According to the Lincoln County, N.C., sheriff’s department, the incident occurred at 12:02 p.m. ET at Forest Lawn Cemetery off Highway 150 in Boger City.
The Lincoln County Communications Center received a call, apparently from Trickle, that “there would be a dead body and it would be his.” Center workers tried to place a return call to the number but did not get an answer.
Emergency units found Trickle’s body lying near his pickup truck when they arrived.
Lt. Tim Johnson, who heads the Lincoln County detective department, said that at the family’s request, no additional information would be released at this time.

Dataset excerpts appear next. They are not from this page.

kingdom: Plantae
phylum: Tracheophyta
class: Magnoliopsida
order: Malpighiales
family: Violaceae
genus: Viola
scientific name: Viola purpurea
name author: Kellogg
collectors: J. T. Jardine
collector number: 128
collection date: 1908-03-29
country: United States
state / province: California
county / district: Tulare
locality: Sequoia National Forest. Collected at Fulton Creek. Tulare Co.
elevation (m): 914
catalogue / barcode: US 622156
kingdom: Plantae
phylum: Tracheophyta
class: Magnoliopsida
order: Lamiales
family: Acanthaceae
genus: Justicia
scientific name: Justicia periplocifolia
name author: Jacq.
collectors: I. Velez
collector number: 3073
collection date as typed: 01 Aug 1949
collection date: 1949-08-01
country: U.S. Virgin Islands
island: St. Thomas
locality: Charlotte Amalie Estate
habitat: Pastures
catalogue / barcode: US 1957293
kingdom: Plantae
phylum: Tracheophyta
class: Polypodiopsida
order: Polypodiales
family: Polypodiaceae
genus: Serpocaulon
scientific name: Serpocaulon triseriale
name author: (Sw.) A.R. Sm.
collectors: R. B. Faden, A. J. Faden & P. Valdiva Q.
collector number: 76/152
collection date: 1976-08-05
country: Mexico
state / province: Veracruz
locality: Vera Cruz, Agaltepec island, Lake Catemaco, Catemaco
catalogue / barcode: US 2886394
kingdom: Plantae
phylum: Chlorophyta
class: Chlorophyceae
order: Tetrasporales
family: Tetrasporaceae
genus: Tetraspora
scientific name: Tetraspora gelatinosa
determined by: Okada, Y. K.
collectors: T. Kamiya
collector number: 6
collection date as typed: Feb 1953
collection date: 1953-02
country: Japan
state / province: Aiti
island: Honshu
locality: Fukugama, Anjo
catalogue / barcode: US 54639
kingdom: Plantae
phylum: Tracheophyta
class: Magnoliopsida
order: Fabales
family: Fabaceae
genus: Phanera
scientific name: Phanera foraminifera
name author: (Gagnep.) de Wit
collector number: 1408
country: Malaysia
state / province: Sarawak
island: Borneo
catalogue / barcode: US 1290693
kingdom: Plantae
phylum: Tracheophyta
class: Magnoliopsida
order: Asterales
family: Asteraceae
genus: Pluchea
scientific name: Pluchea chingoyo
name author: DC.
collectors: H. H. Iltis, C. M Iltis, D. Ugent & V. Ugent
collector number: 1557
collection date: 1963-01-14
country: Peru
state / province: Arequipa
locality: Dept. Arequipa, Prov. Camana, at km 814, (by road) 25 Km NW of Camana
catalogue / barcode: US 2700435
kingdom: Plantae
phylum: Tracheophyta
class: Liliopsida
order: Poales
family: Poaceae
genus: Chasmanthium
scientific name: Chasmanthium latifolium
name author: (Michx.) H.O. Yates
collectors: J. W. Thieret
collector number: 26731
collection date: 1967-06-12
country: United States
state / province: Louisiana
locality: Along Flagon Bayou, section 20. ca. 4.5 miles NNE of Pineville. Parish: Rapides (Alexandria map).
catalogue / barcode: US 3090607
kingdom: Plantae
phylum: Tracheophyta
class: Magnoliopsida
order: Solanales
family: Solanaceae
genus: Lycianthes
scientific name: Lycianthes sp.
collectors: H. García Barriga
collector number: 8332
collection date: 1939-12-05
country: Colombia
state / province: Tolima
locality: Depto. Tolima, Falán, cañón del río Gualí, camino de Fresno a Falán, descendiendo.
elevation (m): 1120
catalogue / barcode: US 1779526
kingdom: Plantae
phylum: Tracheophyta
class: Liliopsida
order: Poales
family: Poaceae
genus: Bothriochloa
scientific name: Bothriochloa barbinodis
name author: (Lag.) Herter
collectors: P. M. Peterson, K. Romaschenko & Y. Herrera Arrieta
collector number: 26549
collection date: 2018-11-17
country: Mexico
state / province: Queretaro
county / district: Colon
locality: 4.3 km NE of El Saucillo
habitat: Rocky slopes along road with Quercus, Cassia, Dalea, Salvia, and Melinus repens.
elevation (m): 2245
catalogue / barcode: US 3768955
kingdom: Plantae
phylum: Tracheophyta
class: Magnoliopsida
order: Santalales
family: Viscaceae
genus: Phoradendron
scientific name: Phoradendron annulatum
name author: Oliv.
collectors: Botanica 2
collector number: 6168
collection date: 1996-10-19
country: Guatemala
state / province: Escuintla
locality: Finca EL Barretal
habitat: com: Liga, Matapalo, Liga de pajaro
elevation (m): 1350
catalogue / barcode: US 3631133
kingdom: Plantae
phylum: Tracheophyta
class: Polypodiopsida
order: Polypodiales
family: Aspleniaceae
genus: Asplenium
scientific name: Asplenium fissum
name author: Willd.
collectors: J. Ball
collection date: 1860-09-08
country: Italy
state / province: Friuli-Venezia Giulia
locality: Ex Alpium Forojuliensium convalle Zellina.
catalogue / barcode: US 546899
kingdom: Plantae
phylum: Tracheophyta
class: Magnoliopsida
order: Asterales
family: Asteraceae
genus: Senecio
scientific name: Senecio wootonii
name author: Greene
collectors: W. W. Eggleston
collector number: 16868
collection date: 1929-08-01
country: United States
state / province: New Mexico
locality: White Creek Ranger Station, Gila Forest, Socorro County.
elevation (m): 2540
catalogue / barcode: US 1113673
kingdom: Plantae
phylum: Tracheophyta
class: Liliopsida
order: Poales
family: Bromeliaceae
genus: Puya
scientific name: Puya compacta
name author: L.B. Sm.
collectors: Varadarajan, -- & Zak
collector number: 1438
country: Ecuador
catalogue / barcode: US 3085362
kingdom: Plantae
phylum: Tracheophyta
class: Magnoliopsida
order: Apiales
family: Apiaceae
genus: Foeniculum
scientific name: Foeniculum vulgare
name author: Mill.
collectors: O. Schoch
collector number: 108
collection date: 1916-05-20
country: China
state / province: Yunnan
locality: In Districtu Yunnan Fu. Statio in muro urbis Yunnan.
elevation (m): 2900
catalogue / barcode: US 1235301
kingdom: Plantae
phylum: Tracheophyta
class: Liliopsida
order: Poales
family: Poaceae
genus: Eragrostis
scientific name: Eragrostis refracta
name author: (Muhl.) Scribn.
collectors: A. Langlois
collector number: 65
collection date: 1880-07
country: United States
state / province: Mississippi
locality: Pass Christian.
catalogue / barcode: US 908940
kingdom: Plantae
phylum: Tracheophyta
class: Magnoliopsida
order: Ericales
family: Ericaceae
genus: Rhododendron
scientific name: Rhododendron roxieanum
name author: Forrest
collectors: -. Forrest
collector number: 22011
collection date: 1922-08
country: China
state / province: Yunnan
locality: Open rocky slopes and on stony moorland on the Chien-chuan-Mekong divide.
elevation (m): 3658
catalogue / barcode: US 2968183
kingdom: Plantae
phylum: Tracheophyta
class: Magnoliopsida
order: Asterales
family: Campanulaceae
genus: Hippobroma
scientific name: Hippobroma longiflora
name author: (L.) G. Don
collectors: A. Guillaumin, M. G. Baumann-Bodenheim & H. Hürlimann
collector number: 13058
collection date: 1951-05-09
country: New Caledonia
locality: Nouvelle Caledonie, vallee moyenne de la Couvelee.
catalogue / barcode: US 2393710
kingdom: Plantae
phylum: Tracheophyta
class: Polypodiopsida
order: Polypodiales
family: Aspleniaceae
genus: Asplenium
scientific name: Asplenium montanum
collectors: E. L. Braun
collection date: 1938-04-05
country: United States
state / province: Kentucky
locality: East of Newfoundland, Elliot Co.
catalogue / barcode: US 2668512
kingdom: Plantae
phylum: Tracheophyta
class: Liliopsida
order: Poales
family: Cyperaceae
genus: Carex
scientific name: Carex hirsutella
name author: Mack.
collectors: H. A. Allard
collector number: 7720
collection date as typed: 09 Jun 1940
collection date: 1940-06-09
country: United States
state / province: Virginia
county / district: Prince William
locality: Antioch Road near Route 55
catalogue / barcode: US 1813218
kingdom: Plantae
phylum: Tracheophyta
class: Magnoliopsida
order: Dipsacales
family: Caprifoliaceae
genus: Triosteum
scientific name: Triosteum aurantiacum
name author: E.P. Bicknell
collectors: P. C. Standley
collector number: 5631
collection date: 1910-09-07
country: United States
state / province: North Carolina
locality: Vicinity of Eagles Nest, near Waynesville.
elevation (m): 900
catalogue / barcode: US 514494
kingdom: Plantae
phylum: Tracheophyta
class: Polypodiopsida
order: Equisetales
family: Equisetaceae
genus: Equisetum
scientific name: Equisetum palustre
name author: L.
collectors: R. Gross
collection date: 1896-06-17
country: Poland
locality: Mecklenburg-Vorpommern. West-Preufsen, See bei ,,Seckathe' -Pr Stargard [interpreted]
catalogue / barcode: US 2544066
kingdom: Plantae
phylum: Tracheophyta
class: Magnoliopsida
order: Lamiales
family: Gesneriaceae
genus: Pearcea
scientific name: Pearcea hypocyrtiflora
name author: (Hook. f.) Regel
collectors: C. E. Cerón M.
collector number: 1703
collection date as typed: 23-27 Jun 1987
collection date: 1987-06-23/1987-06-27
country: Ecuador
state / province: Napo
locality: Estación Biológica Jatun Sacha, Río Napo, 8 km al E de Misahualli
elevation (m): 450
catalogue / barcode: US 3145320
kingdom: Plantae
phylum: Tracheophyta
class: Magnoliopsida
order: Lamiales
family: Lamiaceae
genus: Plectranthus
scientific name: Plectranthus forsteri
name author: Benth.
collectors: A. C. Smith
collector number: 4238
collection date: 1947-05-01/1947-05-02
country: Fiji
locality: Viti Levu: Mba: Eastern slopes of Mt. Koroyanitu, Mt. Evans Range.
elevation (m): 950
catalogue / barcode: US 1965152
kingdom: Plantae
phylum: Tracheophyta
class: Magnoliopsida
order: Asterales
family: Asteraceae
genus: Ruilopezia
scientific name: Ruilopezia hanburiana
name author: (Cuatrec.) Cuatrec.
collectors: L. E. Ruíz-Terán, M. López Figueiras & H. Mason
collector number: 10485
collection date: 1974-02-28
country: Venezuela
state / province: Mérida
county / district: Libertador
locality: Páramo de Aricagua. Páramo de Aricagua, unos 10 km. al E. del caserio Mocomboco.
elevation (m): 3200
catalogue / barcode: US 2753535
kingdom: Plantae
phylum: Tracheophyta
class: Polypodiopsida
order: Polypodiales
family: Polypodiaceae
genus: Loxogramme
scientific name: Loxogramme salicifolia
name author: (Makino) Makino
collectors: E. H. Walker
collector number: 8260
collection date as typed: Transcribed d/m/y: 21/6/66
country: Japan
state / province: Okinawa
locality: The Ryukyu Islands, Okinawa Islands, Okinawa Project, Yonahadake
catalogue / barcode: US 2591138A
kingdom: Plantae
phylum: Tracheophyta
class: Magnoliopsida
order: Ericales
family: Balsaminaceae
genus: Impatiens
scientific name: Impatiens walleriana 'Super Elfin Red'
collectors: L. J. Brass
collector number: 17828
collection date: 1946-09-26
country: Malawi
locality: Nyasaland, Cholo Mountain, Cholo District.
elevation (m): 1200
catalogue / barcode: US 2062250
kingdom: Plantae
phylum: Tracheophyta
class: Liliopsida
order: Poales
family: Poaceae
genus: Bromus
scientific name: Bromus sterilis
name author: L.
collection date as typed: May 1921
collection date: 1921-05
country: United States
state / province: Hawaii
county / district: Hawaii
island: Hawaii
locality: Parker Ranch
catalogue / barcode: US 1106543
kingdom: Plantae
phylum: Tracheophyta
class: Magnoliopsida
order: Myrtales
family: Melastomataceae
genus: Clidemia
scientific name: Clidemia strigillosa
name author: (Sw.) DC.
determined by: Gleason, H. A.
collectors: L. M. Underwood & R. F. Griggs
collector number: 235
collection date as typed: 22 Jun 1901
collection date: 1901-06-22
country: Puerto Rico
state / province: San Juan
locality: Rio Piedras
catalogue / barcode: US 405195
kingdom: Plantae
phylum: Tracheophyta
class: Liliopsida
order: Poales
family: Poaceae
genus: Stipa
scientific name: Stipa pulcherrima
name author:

Fantastic VIDEO of Dick Trickle smoking a cigarette during the race in a NASCAR world that was so much more different than the sanitized one of today … When it used to be called ”Winston” Cup racing
More on the life of Richard “Dick” Trickle and his legendary short tack racing from CNN.
Richard “Dick” Trickle — who parlayed a legendary reputation as a short-track driver into a full-time career on stock car racing’s biggest stages in the 1990s — died Thursday of an apparent self-inflicted gunshot wound, a North Carolina sheriff’s office said. He was 71.
The Wisconsin-born Trickle raced during the 1970s and 1980s, then broke through as a full-time and widely recognized NASCAR driver in 1989. By that time, according to a Sports Illustrated article, the 48-year-old grandfather of two had won some 1,200 stock car competitions in 31 years of racing.